I have personally made this mistake on two or three occasions where I conflated file/module behavior with class behavior because I wanted a python file to act like it was a bit more declarative. Unfortunately this leads to a world of eternal pain. You can work around it, but you should have made everything a python class and pretended like the files/modules don't exist or at least have staggeringly different semantics hiding behind that innocent little `.` operator. Python simply cannot support the desire to solve a problem in a certain way because of the structure of the problem and forces you into using its happy path patterns if you want it to work in slightly different run time contexts.
Two relevant posts from instagram engineering on the subject which suggest that best practices for avoiding these kinds of issues are non-obvious and easy to miss.
> but I'm sure there is a way that `MYTYPE = object()` will come back to absolutely ruin your day if you have to compare two `MYTYPE` instances in two different dicts derived from a parent process and a subprocess.
I don't see how this can be an issue with imports. You have two cases: you imported the module with MTYPE before or after fork. Before: they will compare fine. (unless IPC's involved) After: you transferred the dict with MTYPE through some kind of serialisation or shmem and you cannot compare identities - that's a property of IPC rather than something to do with python modules.
Anyway, what I meant in previous comment was the risk matrix view. Sure, this can lead to bugs scoring various points in severity, but does it score high on likelihood?
Somewhat related to the RPC argument, but HTTP is a total joke, adn therefore so is REST.
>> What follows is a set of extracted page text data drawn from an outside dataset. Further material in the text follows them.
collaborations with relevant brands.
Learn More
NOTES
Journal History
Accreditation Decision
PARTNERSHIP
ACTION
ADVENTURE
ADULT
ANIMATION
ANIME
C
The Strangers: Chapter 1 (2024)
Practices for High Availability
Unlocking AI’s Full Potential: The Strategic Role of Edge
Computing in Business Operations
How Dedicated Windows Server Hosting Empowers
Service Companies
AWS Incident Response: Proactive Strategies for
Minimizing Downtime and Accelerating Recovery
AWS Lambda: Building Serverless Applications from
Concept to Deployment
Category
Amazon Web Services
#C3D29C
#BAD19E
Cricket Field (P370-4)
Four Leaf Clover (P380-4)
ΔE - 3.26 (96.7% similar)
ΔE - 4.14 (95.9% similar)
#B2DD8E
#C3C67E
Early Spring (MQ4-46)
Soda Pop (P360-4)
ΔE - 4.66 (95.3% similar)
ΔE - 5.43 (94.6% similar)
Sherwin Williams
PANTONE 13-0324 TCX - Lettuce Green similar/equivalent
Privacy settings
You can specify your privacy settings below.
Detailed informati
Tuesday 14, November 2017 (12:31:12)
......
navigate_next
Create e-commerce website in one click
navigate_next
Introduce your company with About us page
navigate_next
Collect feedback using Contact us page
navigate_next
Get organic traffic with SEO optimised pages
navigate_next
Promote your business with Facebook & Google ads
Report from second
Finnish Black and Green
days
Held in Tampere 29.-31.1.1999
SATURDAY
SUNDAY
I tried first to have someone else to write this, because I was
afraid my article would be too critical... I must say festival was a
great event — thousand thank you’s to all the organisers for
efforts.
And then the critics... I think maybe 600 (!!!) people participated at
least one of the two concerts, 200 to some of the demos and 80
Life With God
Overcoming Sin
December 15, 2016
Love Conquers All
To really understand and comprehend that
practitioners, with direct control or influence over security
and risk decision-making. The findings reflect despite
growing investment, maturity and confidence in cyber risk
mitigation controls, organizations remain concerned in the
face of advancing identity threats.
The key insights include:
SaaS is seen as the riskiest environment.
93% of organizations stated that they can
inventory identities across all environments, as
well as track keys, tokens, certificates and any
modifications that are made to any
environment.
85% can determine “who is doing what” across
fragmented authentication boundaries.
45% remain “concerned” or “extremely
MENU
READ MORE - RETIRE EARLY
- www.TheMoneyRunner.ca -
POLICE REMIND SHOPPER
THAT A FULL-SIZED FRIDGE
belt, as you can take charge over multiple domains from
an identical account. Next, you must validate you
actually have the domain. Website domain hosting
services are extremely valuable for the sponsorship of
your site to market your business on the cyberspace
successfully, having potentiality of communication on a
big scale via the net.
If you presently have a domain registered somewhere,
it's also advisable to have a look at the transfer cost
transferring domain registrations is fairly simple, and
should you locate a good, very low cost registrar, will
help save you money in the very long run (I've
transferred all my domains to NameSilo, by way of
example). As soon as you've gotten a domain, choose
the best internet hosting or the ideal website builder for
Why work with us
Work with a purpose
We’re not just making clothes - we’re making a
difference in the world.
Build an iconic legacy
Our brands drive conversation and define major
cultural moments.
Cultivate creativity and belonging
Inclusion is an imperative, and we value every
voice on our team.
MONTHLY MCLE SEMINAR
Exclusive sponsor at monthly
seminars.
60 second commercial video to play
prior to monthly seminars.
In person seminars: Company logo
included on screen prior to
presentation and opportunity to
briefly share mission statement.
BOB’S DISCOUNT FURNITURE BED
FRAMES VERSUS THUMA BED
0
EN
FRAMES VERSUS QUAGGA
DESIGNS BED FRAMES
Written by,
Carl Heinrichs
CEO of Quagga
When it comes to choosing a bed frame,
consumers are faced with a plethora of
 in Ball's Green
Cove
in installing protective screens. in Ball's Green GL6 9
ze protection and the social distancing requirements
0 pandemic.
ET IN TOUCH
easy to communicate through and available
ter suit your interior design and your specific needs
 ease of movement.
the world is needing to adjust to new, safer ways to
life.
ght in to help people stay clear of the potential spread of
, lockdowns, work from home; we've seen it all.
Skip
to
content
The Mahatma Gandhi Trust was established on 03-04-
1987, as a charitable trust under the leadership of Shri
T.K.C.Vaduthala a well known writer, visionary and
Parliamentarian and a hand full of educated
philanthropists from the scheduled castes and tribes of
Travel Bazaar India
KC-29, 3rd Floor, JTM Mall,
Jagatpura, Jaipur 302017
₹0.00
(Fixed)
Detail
In adtech you send 204 responses a lot. The body is empty, just the headers. Headers like 'Server' and 'Date'. Apache won't let you turn Server off... 'security through obscurity' or some nonsense. Why do I need to tell an upstream server my time 50k times per second?
Zip it all up! Nope, that only applies to the body which is already empty.
Egressing traffic! A cloud provider's dream. I wonder what percentage of their revenue come from clients sending the Date header.
Rachel says that a thread is only ever doing one thing at a time - it is handling one request, not many. But that's only true when you do CPU bound work. There is no way to write code using blocking IO-style code without using some form of event loop (gevent, async/await). You cannot spin up 100K native threads to handle 100K requests that are IO bound (which is very common in a microservice architecture, since requests will very quickly block on requests to other services). Or well, you can, but the native thread context switch overhead is very quickly going to grind the machine to a halt as you grow.
I'm a big fan of gevent, and while it does have these shortcomings - they are there because it's all on top of Python, a language which started out with the classic async model (native threads), rather than this model.
Golang, on the other hand, doesn't suffer from them as it was designed from the get-go with this threading model in mind. So it allows you to write blocking style code and get the benefits of an event loop (you never have to think about whether you need to await this operation). And on the other hand, goroutines can be preempted if they spend too long doing CPU work, just like normal threads.